The default option is Pizza, which is what I’ll be using here. Like several other games, you are given the ability to name the character you play as (although it’s posed as your favorite food, to fit in with everyone else’s names). I started out Chicory on a whim the art style looked cute and the main gameplay mechanics (the ways you can interact with the game) of painting the coloring book-esque world seemed fresh and interesting.

We’ll be getting into spoiler territory here, so I really, really suggest you play the game for yourself first ( check it out here!). Some of my favorite games aren’t action-heavy or stuffed with photorealistic graphics, but are beautifully crafted, interactive stories that put the player in the driver’s seat. Swap any out with the current gaming trends ( Fortnite could easily be replaced by any popular shooting game, Tetris with any puzzler, or Mario with any platformer), but what they have in action, they tend to lack in story, leading many to overlook video games as the true narrative powerhouses that they are, instead viewing them as simple timewasters. But what about their stories? When people mention video games, usually only the most mainstream or popular ones come to mind, for example: Tetris (Tetris Holding LLC, 1984), Fortnite (Epic Games.
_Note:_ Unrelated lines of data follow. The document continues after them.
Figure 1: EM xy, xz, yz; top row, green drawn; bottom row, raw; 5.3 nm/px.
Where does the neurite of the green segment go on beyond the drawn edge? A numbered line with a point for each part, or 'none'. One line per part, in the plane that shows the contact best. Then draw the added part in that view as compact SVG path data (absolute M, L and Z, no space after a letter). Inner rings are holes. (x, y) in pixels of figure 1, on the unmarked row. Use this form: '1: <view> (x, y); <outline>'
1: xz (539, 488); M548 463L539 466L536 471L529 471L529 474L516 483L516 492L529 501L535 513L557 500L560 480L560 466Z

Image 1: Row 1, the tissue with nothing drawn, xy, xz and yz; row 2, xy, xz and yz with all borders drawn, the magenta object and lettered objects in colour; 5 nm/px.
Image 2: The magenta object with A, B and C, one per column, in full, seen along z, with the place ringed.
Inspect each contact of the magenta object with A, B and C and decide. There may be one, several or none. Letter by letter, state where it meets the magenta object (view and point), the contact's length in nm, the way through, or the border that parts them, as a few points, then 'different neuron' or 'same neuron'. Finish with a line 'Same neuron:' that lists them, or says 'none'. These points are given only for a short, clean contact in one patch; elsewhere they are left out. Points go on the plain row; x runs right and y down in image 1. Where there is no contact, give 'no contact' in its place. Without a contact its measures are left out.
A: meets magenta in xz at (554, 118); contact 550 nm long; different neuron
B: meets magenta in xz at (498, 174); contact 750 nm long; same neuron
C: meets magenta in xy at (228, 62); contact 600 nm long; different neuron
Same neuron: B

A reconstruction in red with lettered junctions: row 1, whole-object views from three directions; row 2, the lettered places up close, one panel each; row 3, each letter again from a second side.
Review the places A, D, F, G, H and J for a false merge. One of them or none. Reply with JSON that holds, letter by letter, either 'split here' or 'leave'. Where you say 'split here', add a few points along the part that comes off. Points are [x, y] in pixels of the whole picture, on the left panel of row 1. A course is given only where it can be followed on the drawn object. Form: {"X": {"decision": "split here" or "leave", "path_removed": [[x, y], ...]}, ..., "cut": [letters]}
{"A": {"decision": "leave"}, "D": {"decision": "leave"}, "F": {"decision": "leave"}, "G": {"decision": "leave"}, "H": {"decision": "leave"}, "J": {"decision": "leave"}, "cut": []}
Video games have come a long way since the days of Pong (Atari, 1972), evolving along with the times and technology to incorporate better-than-real-life graphics, immersive action, and massive player bases. Release Ī demo of the game was released on Steam as a limited-time event along with 11 other games for The Game Award's Game Festival on December 2019.Fuzzy Pickles and Chicory Pizza: How Video Games are Redefining Narrative Storytelling On February 24, 2020, the Chicory team would partner with Finji to publish the game on Steam. The Kickstarter ended on September 14, 2019, with 2,342 backers pledging $84,327. The project would officially launch on Kickstarter on August 15, 2019, and was funded completely in one day. They would later announce the project in January 2019 as "Drawdog". After creating some prototypes in 2018, he would create a team of friends, including Em Halberstadt who worked on Wandersong, Lena Raine, a composer for Celeste, and Alexis Dean-Jones and Madeline Berger who were both local artists in Vancouver. Completing quests and advancing in the story will provide paint abilities and collectible clothing.Īfter releasing Wandersong, Greg Lobanov wanted to create a project about art, in the same way Wandersong was about music.

The game is a top-down RPG, where the player can use the brush to color the environment and solve puzzles. It's up to Pizza, Chicory's number one fan, to wield the brush and restore peace. The current wielder of the brush, Chicory, went missing along with the all the colors in Picnic Province. The Brush is an artifact that can color the world.